◆ Records for this exercise ◆
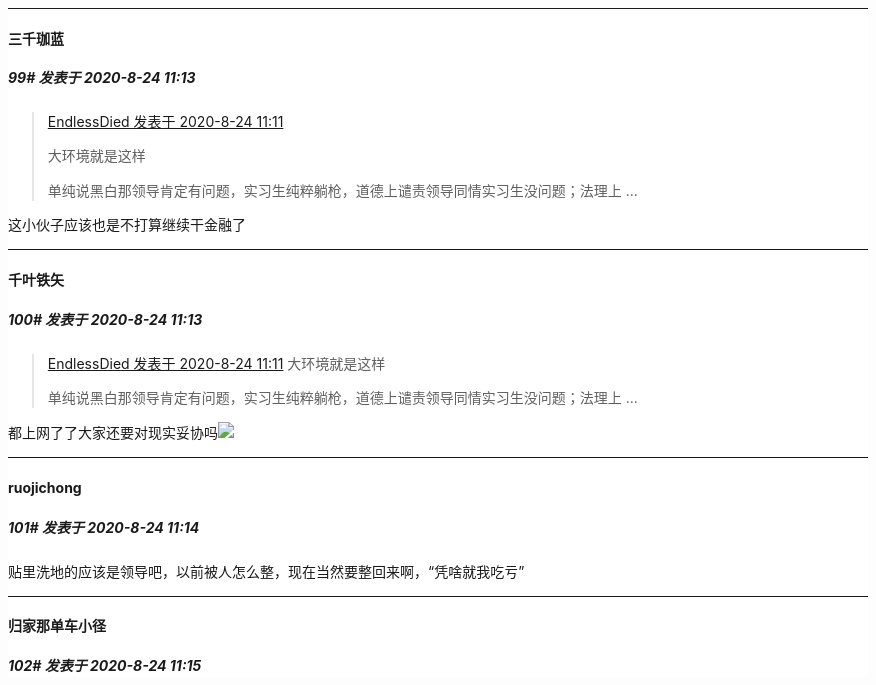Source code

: 



*****

####  三千珈蓝  
##### 99#       发表于 2020-8-24 11:13



<blockquote><a href="httphttps://bbs.saraba1st.com/2b/forum.php?mod=redirect&amp;goto=findpost&amp;pid=48532725&amp;ptid=1956237" target="_blank">EndlessDied 发表于 2020-8-24 11:11</a>

大环境就是这样

单纯说黑白那领导肯定有问题，实习生纯粹躺枪，道德上谴责领导同情实习生没问题；法理上 ...</blockquote>
这小伙子应该也是不打算继续干金融了







*****

####  千叶铁矢  
##### 100#       发表于 2020-8-24 11:13



<blockquote><a href="httphttps://bbs.saraba1st.com/2b/forum.php?mod=redirect&amp;goto=findpost&amp;pid=48532725&amp;ptid=1956237" target="_blank">EndlessDied 发表于 2020-8-24 11:11</a>
大环境就是这样

单纯说黑白那领导肯定有问题，实习生纯粹躺枪，道德上谴责领导同情实习生没问题；法理上 ...</blockquote>
都上网了了大家还要对现实妥协吗<img src="https://static.saraba1st.com/image/smiley/face2017/068.png" referrerpolicy="no-referrer">







*****

####  ruojichong  
##### 101#       发表于 2020-8-24 11:14




贴里洗地的应该是领导吧，以前被人怎么整，现在当然要整回来啊，“凭啥就我吃亏”







*****

####  归家那单车小径  
##### 102#       发表于 2020-8-24 11:15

◆ What you should do ◆
Transcribe the listing exactly; skip the pictures.

◆ Solution for this task ◆
Source code

: 



*****

####  三千珈蓝  
##### 99#       发表于 2020-8-24 11:13



<blockquote><a href="httphttps://bbs.saraba1st.com/2b/forum.php?mod=redirect&amp;goto=findpost&amp;pid=48532725&amp;ptid=1956237" target="_blank">EndlessDied 发表于 2020-8-24 11:11</a>

大环境就是这样

单纯说黑白那领导肯定有问题，实习生纯粹躺枪，道德上谴责领导同情实习生没问题；法理上 ...</blockquote>
这小伙子应该也是不打算继续干金融了







*****

####  千叶铁矢  
##### 100#       发表于 2020-8-24 11:13



<blockquote><a href="httphttps://bbs.saraba1st.com/2b/forum.php?mod=redirect&amp;goto=findpost&amp;pid=48532725&amp;ptid=1956237" target="_blank">EndlessDied 发表于 2020-8-24 11:11</a>
大环境就是这样

单纯说黑白那领导肯定有问题，实习生纯粹躺枪，道德上谴责领导同情实习生没问题；法理上 ...</blockquote>
都上网了了大家还要对现实妥协吗<img src="https://static.saraba1st.com/image/smiley/face2017/068.png" referrerpolicy="no-referrer">







*****

####  ruojichong  
##### 101#       发表于 2020-8-24 11:14




贴里洗地的应该是领导吧，以前被人怎么整，现在当然要整回来啊，“凭啥就我吃亏”







*****

####  归家那单车小径  
##### 102#       发表于 2020-8-24 11:15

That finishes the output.